I tried adding a self-funded LTC in 2025 dollars of 75k per year per us both for six years each when we are 92 and 93 with 3% inflation, 1% bond real ROR, 3.5% stock real ROR, 60/40 stock bond mix.
Without LTC we have a dirty nuke tax time bomb in our 80s and 90s.
With the aforementioned LTC, Pralana peeked into the future and decided against significant Roth Conversions in the 4 years we have left until RMDs. So, we pay for 3/4 of a dirty nuke tax time bomb.
Perhaps there is nothing Pralana can do, except tell me this truth - Self-funding LTC is incredibly expensive and risky and is a massive elephant in the room of Roth Conversions.
I am tempted to start a discussion of alternative LTC solutions, but that is for other message boards.

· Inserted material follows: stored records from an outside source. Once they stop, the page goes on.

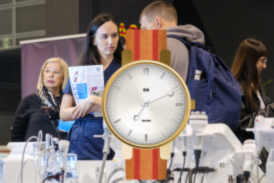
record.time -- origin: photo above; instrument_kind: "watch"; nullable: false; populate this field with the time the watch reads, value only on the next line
7:11
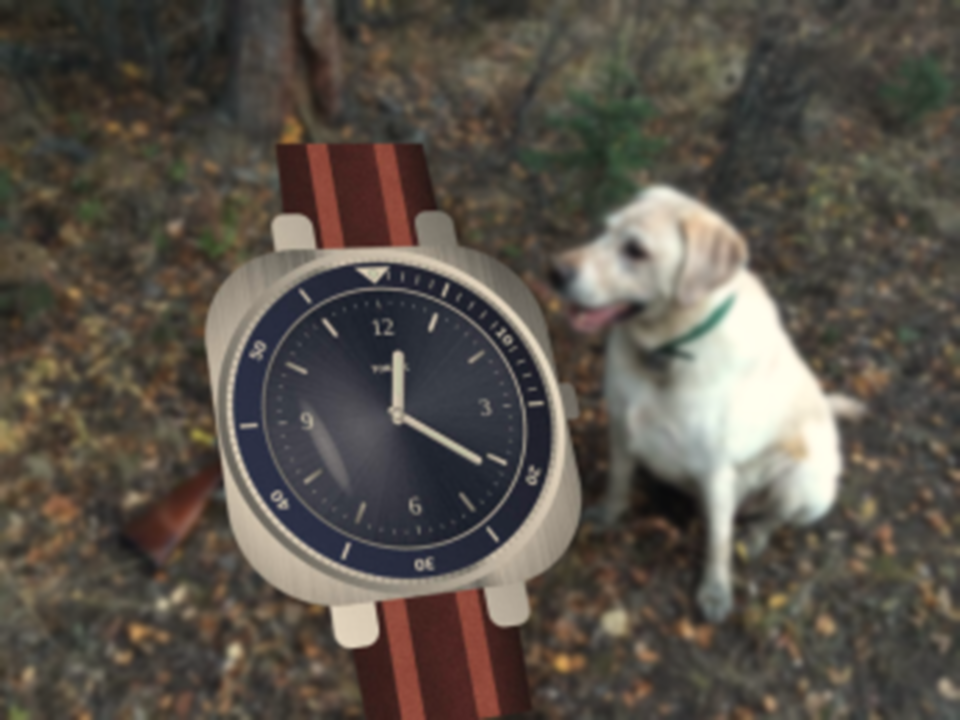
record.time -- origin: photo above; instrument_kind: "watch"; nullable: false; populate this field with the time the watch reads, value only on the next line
12:21
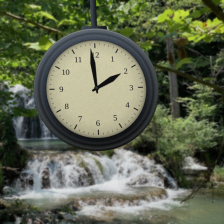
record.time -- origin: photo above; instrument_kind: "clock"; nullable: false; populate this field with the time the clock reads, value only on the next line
1:59
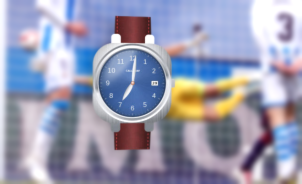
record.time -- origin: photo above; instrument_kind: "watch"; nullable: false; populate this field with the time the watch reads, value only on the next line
7:01
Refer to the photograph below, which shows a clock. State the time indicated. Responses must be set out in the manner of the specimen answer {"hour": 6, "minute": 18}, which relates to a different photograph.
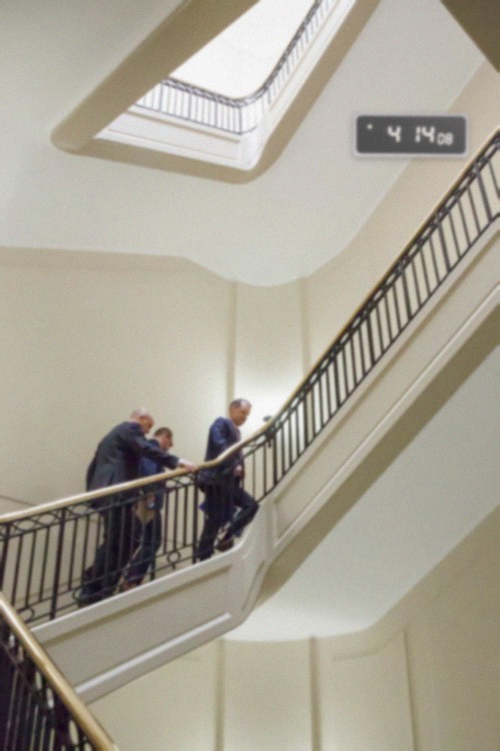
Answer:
{"hour": 4, "minute": 14}
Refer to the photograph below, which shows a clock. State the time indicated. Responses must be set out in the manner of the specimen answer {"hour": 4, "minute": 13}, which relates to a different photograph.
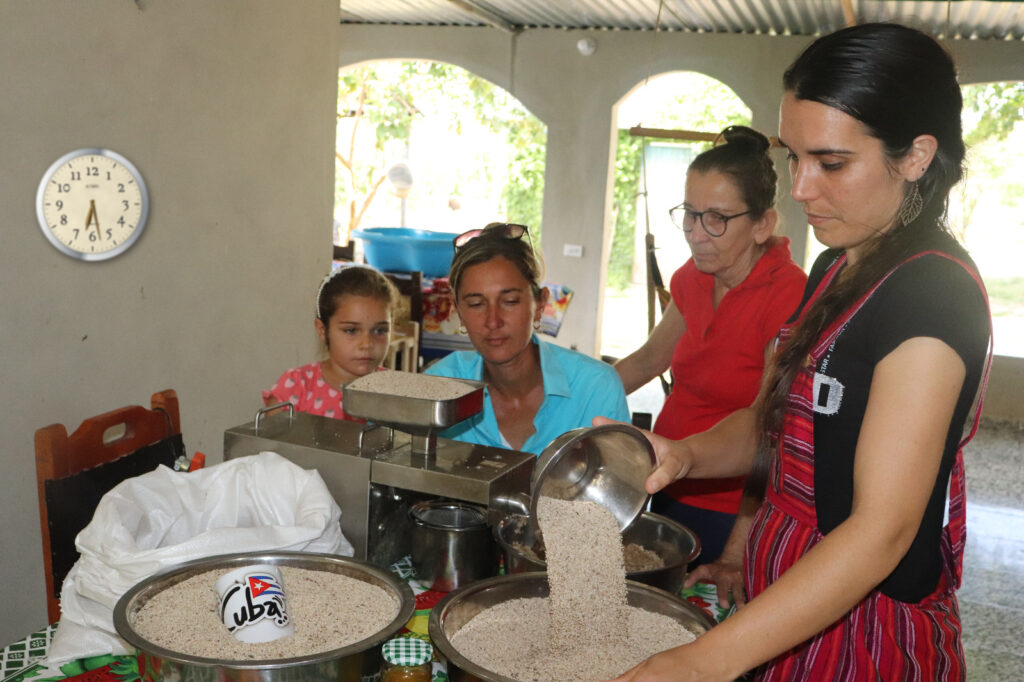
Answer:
{"hour": 6, "minute": 28}
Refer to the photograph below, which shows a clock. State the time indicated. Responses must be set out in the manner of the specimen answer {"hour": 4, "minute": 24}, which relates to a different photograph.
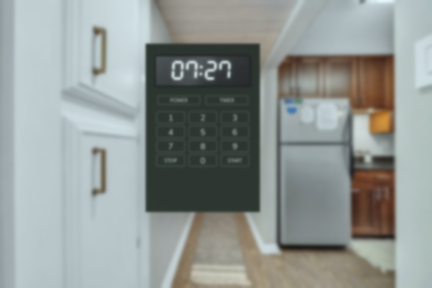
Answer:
{"hour": 7, "minute": 27}
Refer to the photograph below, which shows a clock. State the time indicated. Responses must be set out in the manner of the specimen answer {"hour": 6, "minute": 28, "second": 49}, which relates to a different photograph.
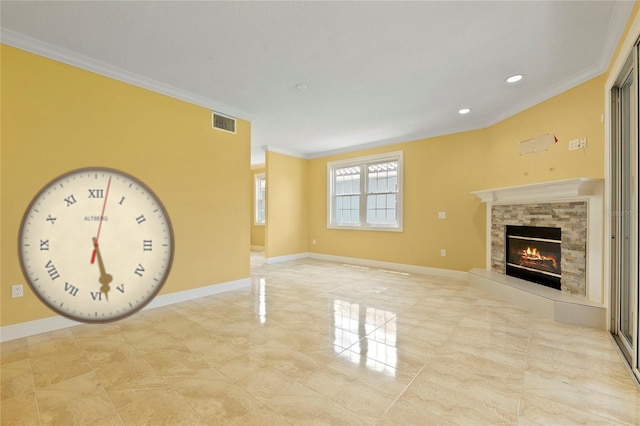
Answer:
{"hour": 5, "minute": 28, "second": 2}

So, am I missing anything here wrt Pralana when modelling self-funded LTC?
Thanks.
Your raise a lot of interesting questions. But I'll say this about the bullet points: Copilot seems to be giving a generic answer that doesn't fit what Pralana does! At least the last two bullet points are incorrect. Pralana does show what happens to the final wealth reduced by the user's "effective tax rate", which can be used to take into account heirs' estimated future tax bracket. But to say the obvious: it would take a more complicated program to include the multiple ten year RMDs of your heirs after you die within the optimization. With regard to "time value of money", despite what copilot says, Pralana doesn't do this nor is there is any need for Pralana to do this: Pralana is a closed system, and any dollar not spent on conversions stays in the tax-deferred, earning compounded growth into the future, which then gets rebalanced into the appropriate account, rinse and repeat. In other words, Pralana implicitly accounts for the "time value of money" without needing to do anything extra like "discounting". Also, users can look at the graphs and make their own (subjective) decisions about the utility of future $ vs present $, without the program itself calculating it for you.